J’ai été touché par une lettre de soutien à Benita Pedersen que m’a envoyée Daniel Gooch, d’Ottawa, qui écrivait que les désaccords sur des enjeux comme les passages piétons LGBTQ «ne devraient jamais exposer quelqu’un à des sanctions juridiques ou à une condamnation publique».

M. Gooch ajoute: «J’écris cela en tant qu’homme gai ayant vécu l’époque où les droits égaux des Canadiens homosexuels étaient encore contestés et non acquis. Je me souviens d’une époque où l’objectif central du mouvement était simple: être traité également devant la loi et être laissé en paix pour vivre sa vie.»

La dissidence étouffée

Il n’existe pas un ensemble unique et homogène d’opinions chez les Canadiens homosexuels, qui détiennent une grande diversité de points de vue sur les enjeux sociaux, politiques et culturels. Les militants autoproclamés qui prétendent parler au nom de toute la communauté gaie ne le font pas réellement.

M. Gooch soutient également que l’opposition de Mme Pedersen à un passage piéton de la fierté «ne constitue pas une attaque contre les droits ou libertés de quiconque».

La question de savoir si les infrastructures publiques devraient servir à promouvoir certaines causes ou identités «constitue un sujet légitime de débat public.
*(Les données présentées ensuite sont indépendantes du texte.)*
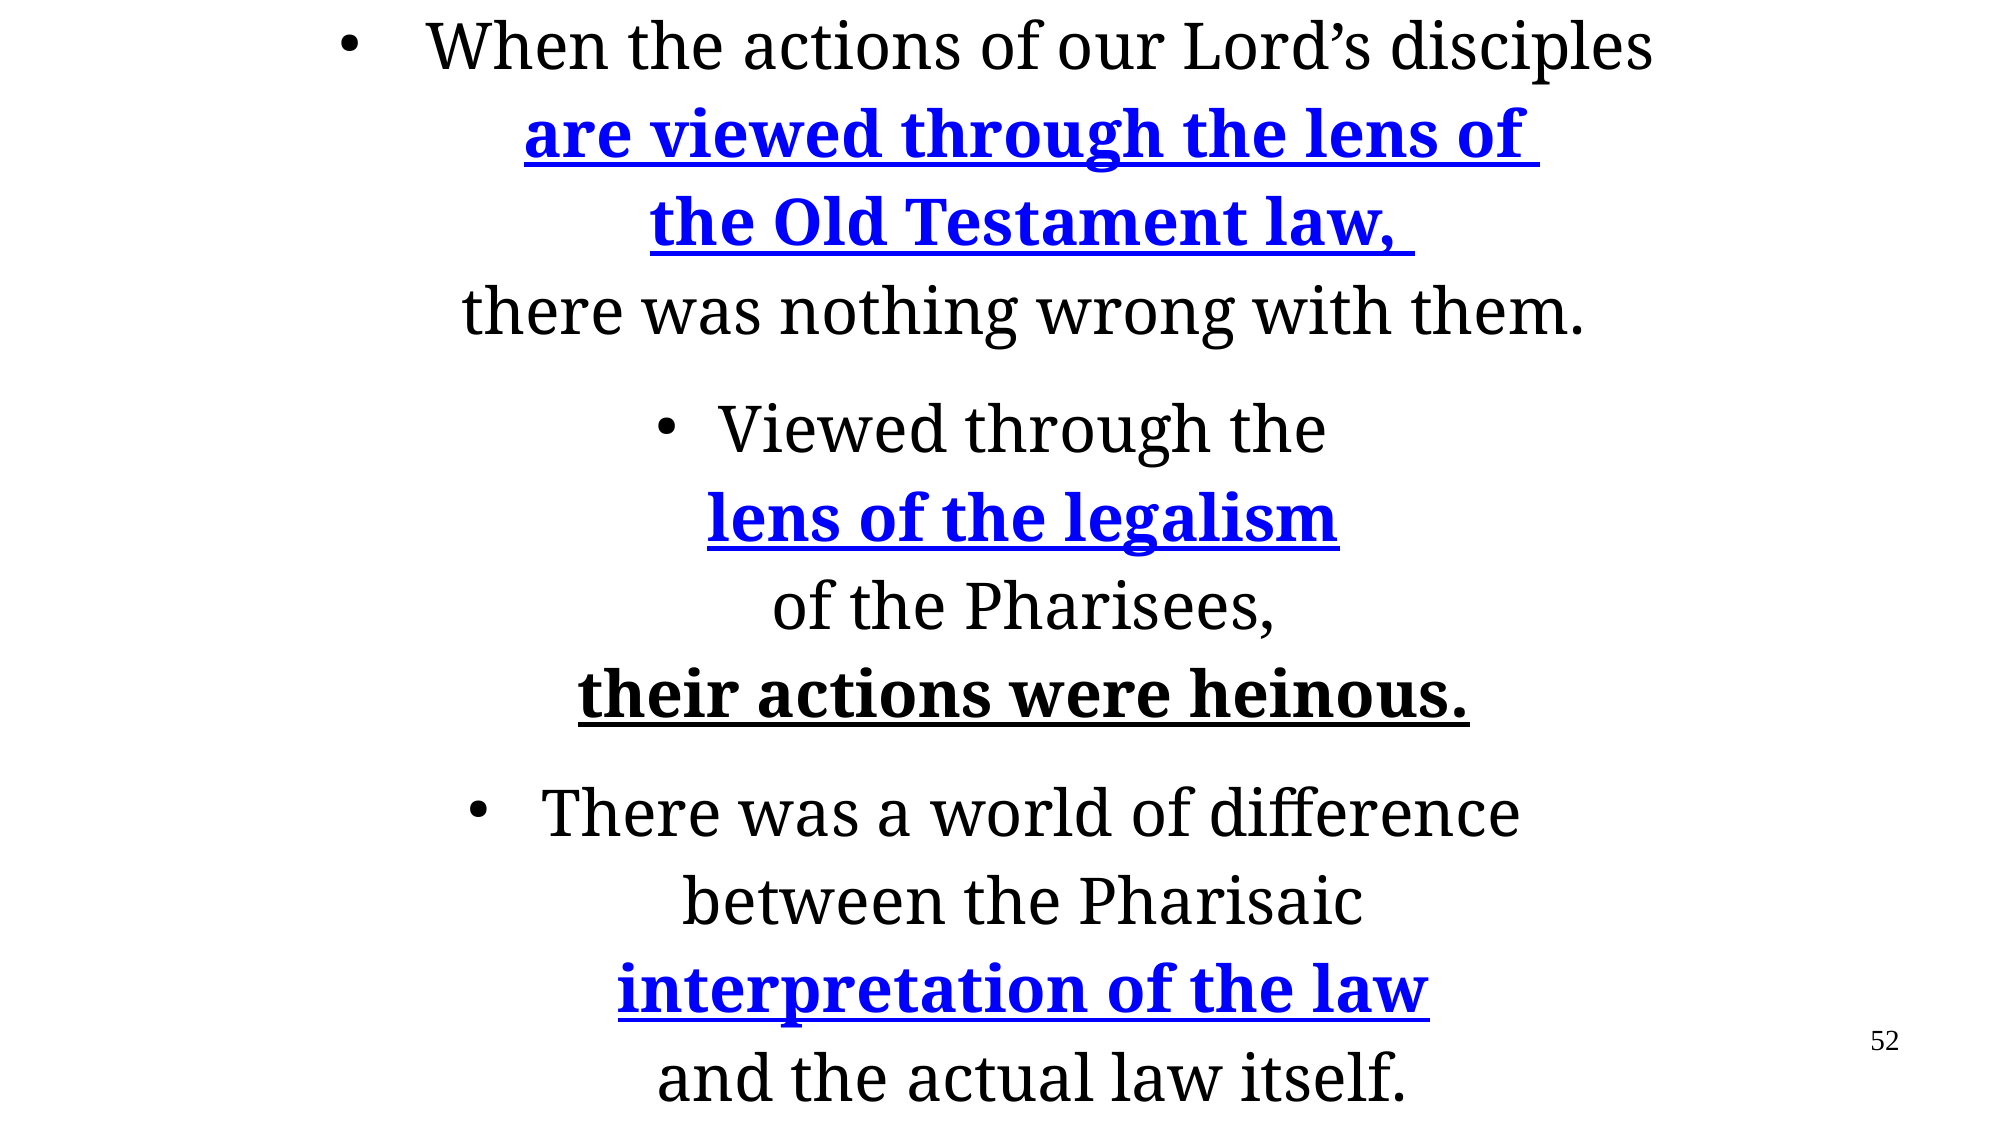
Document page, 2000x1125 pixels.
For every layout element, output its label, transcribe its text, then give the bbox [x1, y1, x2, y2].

list When the actions of our Lord’s disciples are viewed through the lens of the Old Testament law, there was nothing wrong with them. Viewed through the lens of the legalism of the Pharisees, their actions were heinous. There was a world of difference between the Pharisaic interpretation of the law and the actual law itself. [0, 0, 1996, 1123]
Des personnes raisonnables peuvent être en désaccord. Considérer ce désaccord comme matière à plainte en droits de la personne crée un précédent inquiétant.»

Un débat interdit?

Le mouvement pour les droits des homosexuels visait autrefois à réduire l’ingérence de l’État dans la vie des citoyens. Aujourd’hui, il est devenu un mouvement en faveur du discours forcé et du conformisme idéologique, deux choses qui nécessitent un gouvernement toujours plus intrusif.
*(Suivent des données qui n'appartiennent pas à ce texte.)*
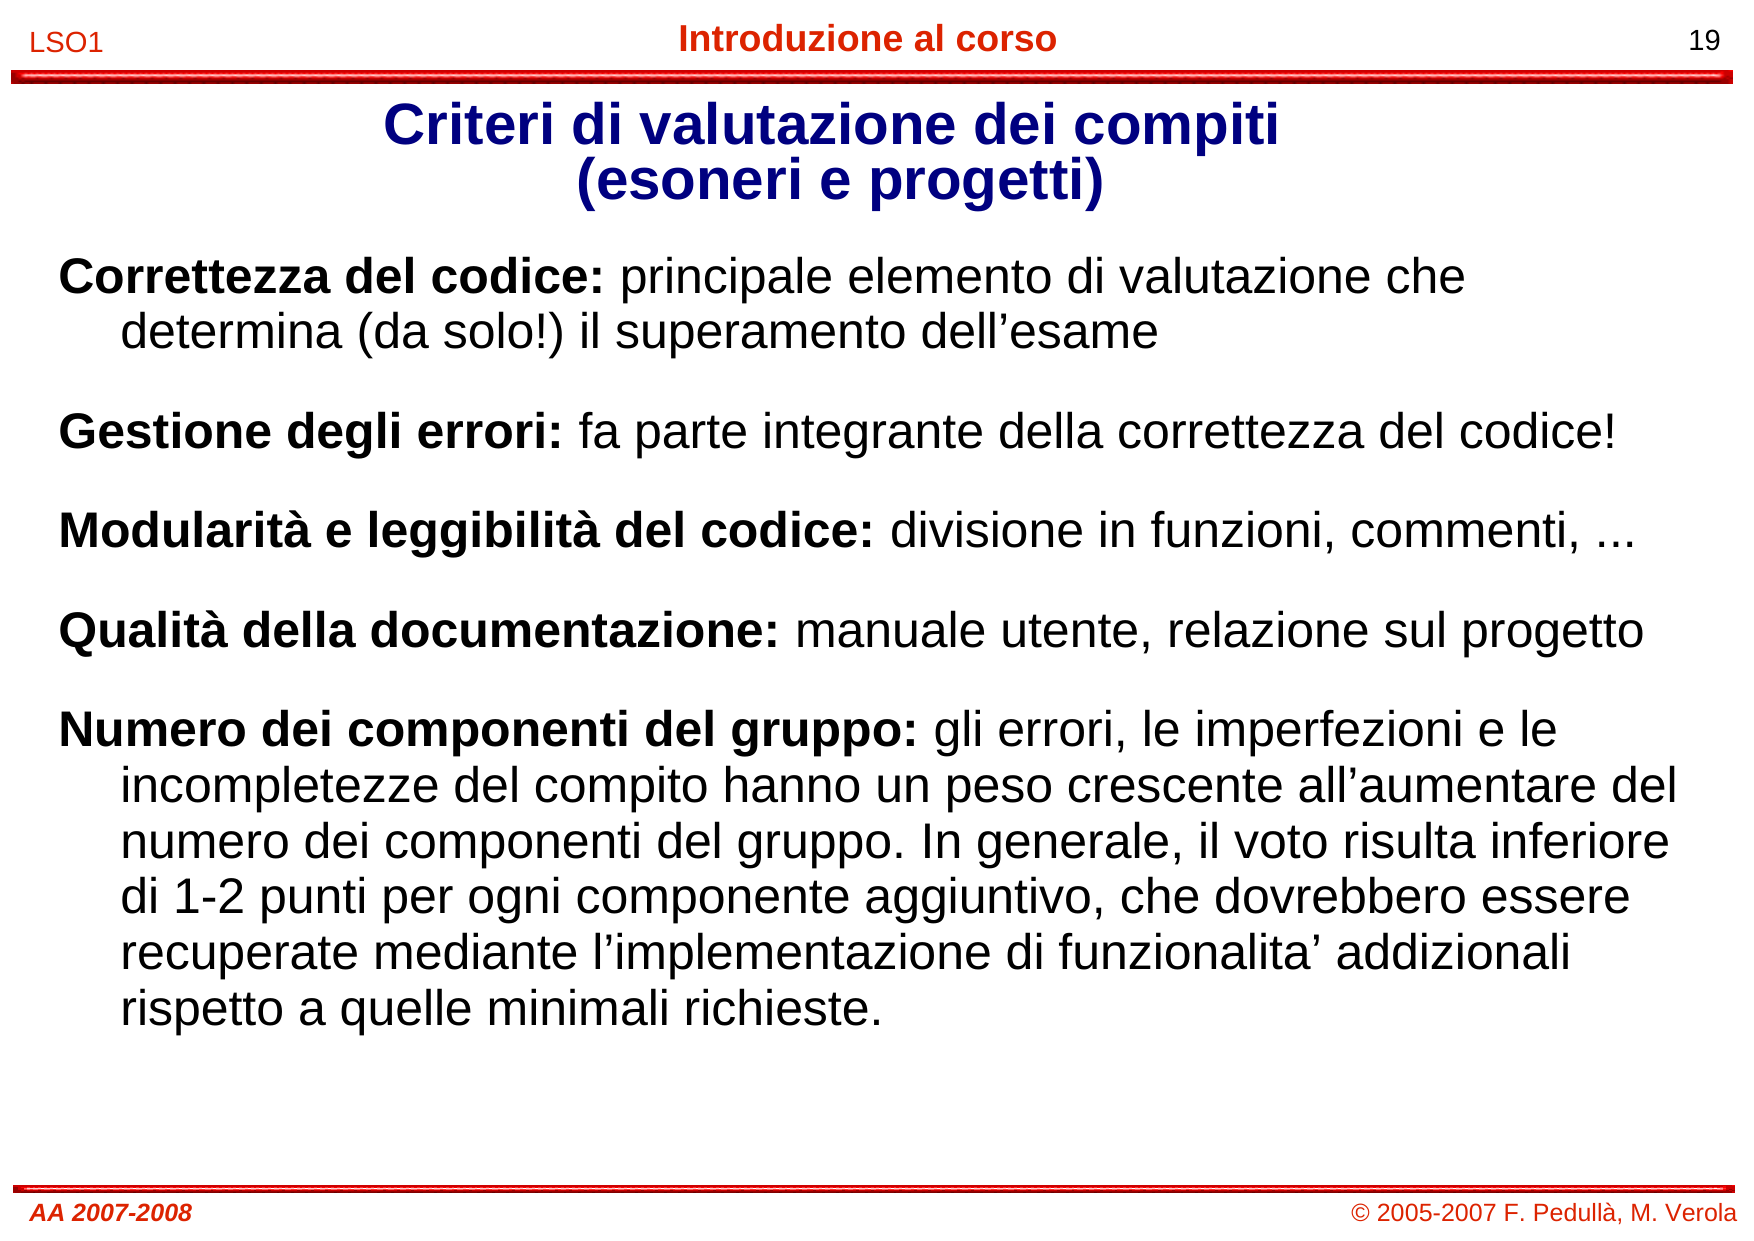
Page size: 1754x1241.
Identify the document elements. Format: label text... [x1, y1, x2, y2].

M. Gooch soutient que lorsque des personnes comme Mme Pedersen expriment une opinion dissidente, «elles ne s’opposent ni à l’existence ni à la dignité d’autrui. Elles participent à une conversation sur la manière dont la société s’organise et sur le rôle que devraient jouer les institutions publiques. Cette conversation doit demeurer ouverte. Elle ne peut exister si le désaccord est traité comme une faute… Pour ces raisons, j’appuie le droit de Mme Pedersen d’exprimer ses opinions… Protéger l’espace nécessaire à un désaccord ouvert et respectueux n’est pas une menace pour une société libre. C’est l’un de ses fondements.»

Je souscris entièrement à la lettre de M. Gooch, dont de larges extraits sont reproduits ci-dessus.

J’espère que les politiciens de l’Alberta, du Québec et de toutes les autres provinces, peu importe leur allégeance politique, appuieront l’abrogation des dispositions législatives qui restreignent la liberté d’expression.

Même sans ces dispositions, les lois sur les droits de la personne continueront d’interdire la discrimination en matière d’emploi, de logement, de biens et services, ainsi que dans d’autres sphères de la vie.

La liberté d’expression est un droit fondamental. Aucun citoyen ne devrait vivre dans la crainte d’être poursuivi par l’État pour avoir exprimé une opinion, encore moins par un organisme gouvernemental qui se présente comme un défenseur des droits de la personne.

John Carpay, B.A., LL.B., est président du Centre Juridique pour les libertés constitutionnelles, qui a financé l’équipe juridique de Jeff Evely.